Squeak is the modern Smalltalk implementation. It supports opengl, quicktime, widgets, networking etc. It is cross platform and runs on Windoze, Linux, other unices, Mac OS X, PDAs etc. http://www.squeak.org/
I'd recommend SuperCard. When Apple abandoned HyperCard, they left a big void. SuperCard is OS X native and has excellent HC compatibility. Of course, it's far from a HC clone, as it it has all the things you'd expect from a development environment these days.
SC allows you to build standalone applications playing movies with QuickTime, displaying graphics with alpha channels, running shell commands and AppleScripts, etc...
I also personally use Runtime Revolution, and it's also good, and cross-platform. However, for Mac-only development, SuperCard definitely has my vote. It uses true Aqua GUI controls, and behaves like you expect Mac apps to do.
Here's a few Mac apps I develop with SuperCard: http://www.lightheadsw.com/
Sig Nature
Objective-C is slow, it eats memory, and its syntax is very verbose. Most languages don't have 120-some character method names. And for all that, it's still unsafe, and has very little in the way of static type-checking, and no garbage collector (a refcounter where you have to twiddle references a lot doesn't count). I would not call it "the most developer-friendly language every created." I'd much rather code in Python or O'Caml.
You want fast and a garbage collector?? Objective-C is slow? Um... not terribly. Large memory footprint? Not unless you're forgetting to deallocate objects, or just have a bad design. 120-some-character method names?

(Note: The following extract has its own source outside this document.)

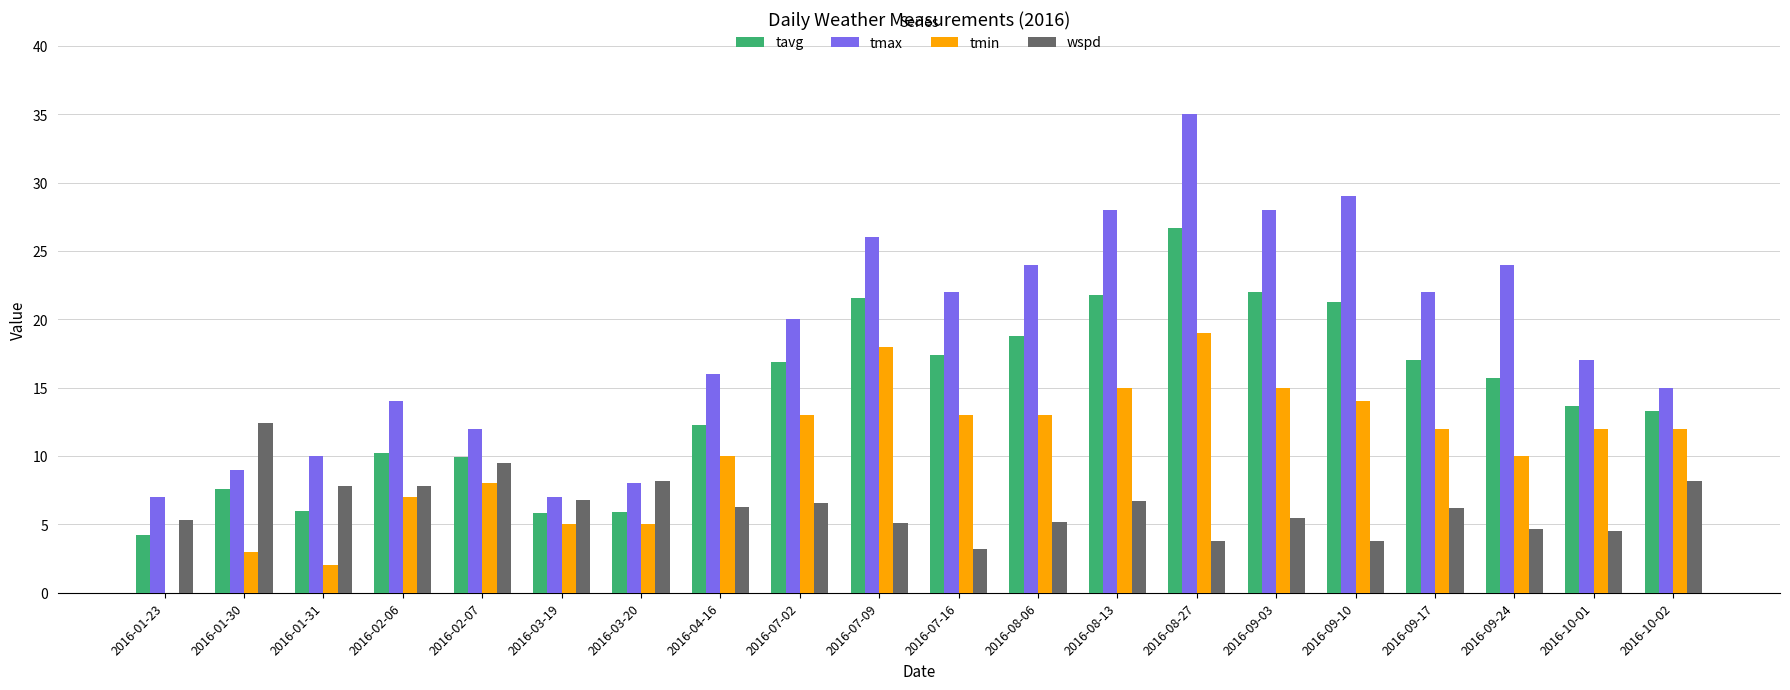

What is the maximum value shown in the chart?

35.0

Not typically, and verbose method names are actually good, if occasionally overdone. Yea, it's unsafe, it's a superset of C, of course it's unsafe. You really think Objective-C is less memory-hungry than Python or O'Caml? Interesting... I'd like to see your benchmarks there. It's clear we have different ideas of what makes a language developer-friendly. Access to C routines makes Objective-C developer-friendly in my book.
C is not a good choice for anything but the core of most games, as it is too developer-unfriendly and lacks in features (like OO, anonymous functions, garbage collection...). While excellent for low-level code, it's not really in the running for high-level.

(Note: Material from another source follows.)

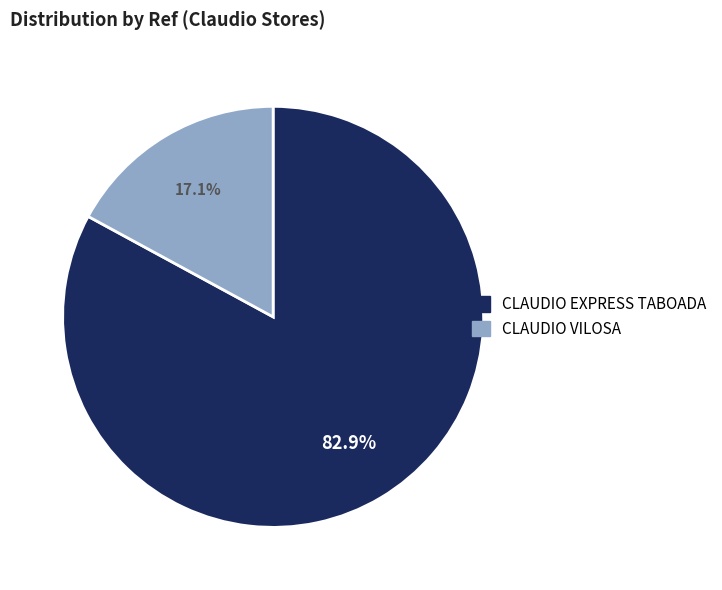

To the nearest percent, what portion does CLAUDIO EXPRESS TABOADA represent?

83%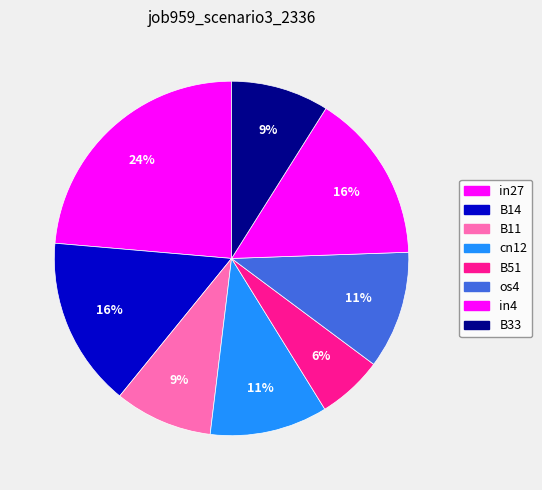

Between in27 and os4, which is larger?

in27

C is great for the core of most calculation routines of any type. Which is how it is often used in the context of an Objective-C program. You don't always need high-level.
C++ is a good language for games, but many people would rather have something higher-level. It's unsafe, but many people will overlook.

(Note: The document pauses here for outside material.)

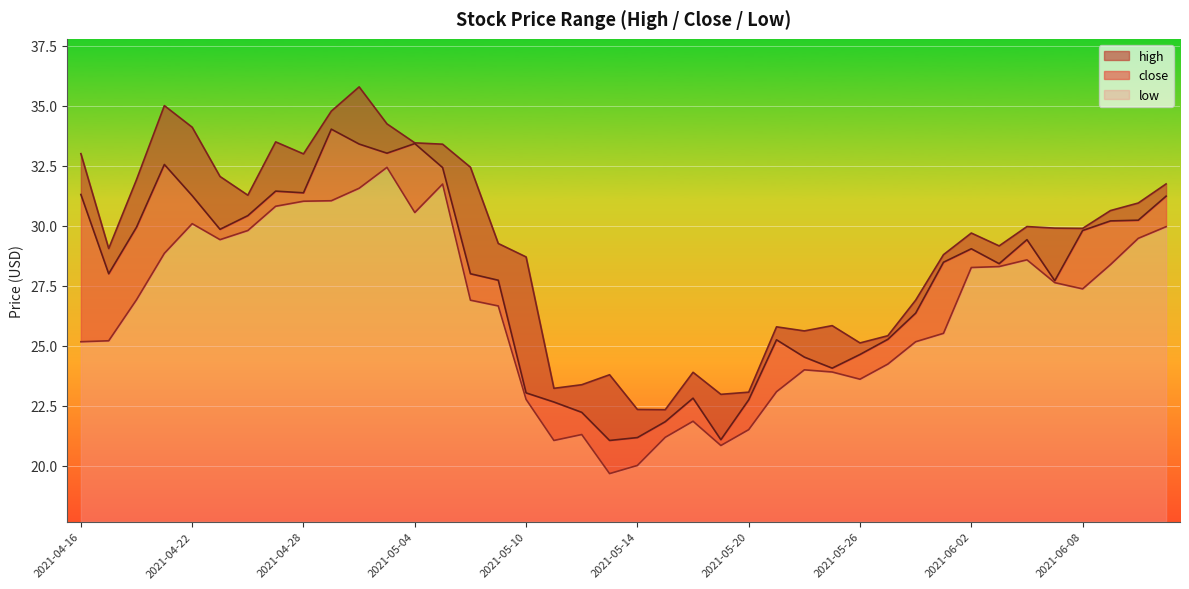

Does the chart display data point markers on the line(s)?

No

Now you're making me wonder how many Python or O'Caml games there are out there. I guess there must be a few... any commercial ones? C++ when written correctly is awfully high-level, no? I can't belive you'd complain about Objective-C syntax and not C++ syntax...
Java is slow and verbose, and therefore painful for game development.
First, slow compared to what? Link me up with that Java/Python benchmark comparison. No, really. Something tells me you might just be making this stuff up, repeating something you read somewhere or something. Java used to be slow. Starting up a JVM can be slow. Some Swing drawing routines on some platforms can be slow. I'm also wondering, huh, do you think of programming in terms of anything besides games? Again, verbose in a programming language == readable == very good.
Maybe they want to code in Python?
Power to you. XCode documentation even has pointers as to how to set up a project for Python. Is Python sytax really less verbose than Objective-C? Is it really faster? Does it really have better, more complete libraries? Is there really a reason other than "I want to", which- don't get me wrong - I think is great reason... just maybe not one you can sell to the other folks working on your project, if you get my drift. Really, yea, Python is cool, but... why not Objective-C, again?